## 選んだ文章
===
1. Absolute Recoil : Towards a New Foundation of Dialectical Materialism (2014) = 『絶対的な跳ね返り – 弁証法的唯物論の新たな土台作りに向けて -』
2. Disparities (2016) = 『不等性』
3. Incontinence of the Void : Economico-Philosophical Spandrels (2017) = 『自制の利かない空無 – 経済的哲学的スパンドレル -』
   これらを読んだ印象では、新しい概念は出て来ないし、用語も今までジジェクが使っていたものである。具体的に言えば次のようになる。
1.recoilは、跳ね返りという意味である。ヘーゲルの論理は、相手にぶつかって行ったものが自分に跳ね返ってくるというループ構造をしている。
2.disparities は、不等性と言う意味である。ジジェクがしばしば使う「実体は主体である」というヘーゲルの『精神現象学』の文言がここで使われている(注4)。ここで主体と実体は不等な関係にある。
3.ここではspandrelという概念が使われる。これは「三角小間」と訳される建築学の用語で、隙間といった程度の意味である。進化生物学が好んで使う。生存の上で意味のない副産物として生じたものが、意外な機会に予期せぬ役割を果たすことがある。建築上に生じた隙間が、意外なまでに役割を持つことがあるという話である。先に言ったように、ジジェクも私も進化論が好きである。
   これらの本でも、そのヘーゲルとラカンが融合している。これは進展と言って良いのではないか。ジジェクは進化する。馴染みのある単語、何度も見た言い回し、繰り返される概念がそこに見られる。しかしその反復を通じて、確実に議論は深められている。
===
## 元データ
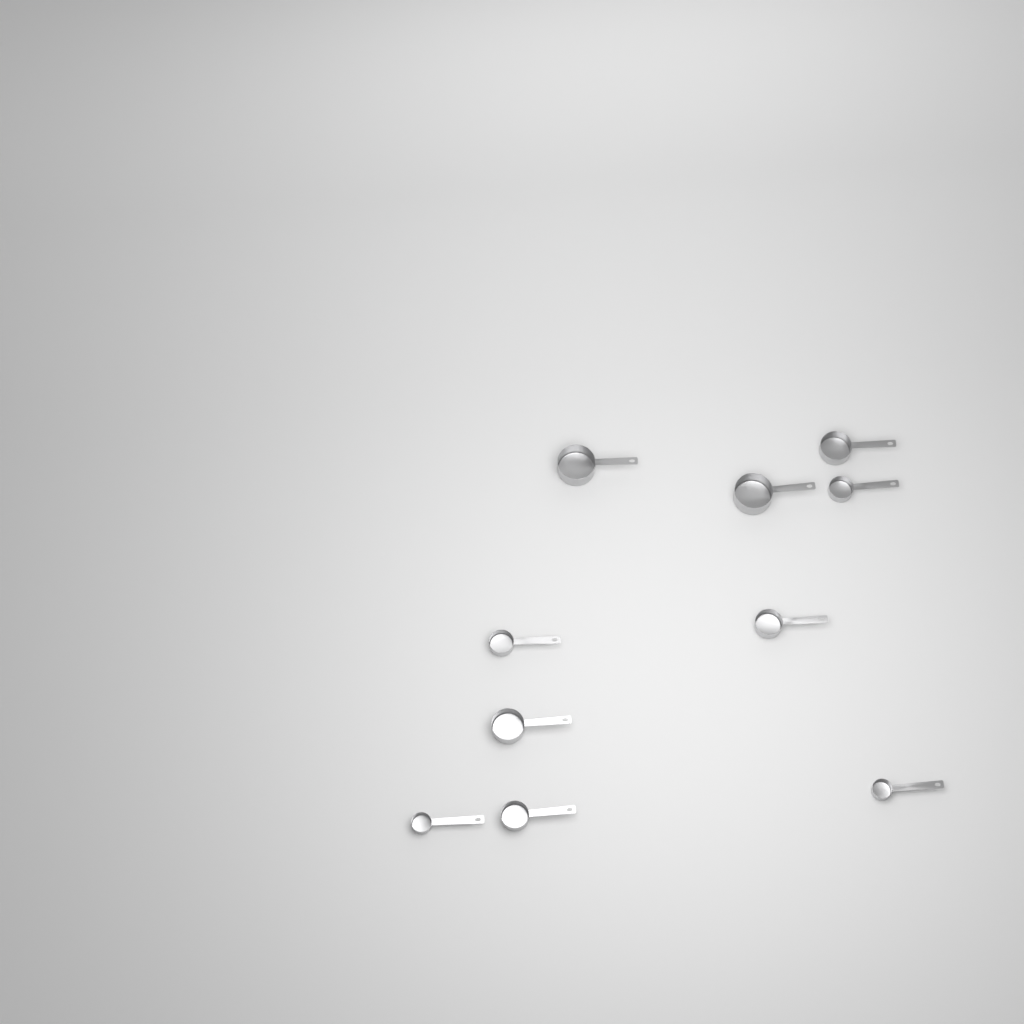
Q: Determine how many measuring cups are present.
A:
===
## やるべきこと
選んだ文章によると、建築学の用語であるspandrelは日本語で何と訳されますか。 このデータはここでは使いません。

## 課題の答え
「三角小間」と訳されます。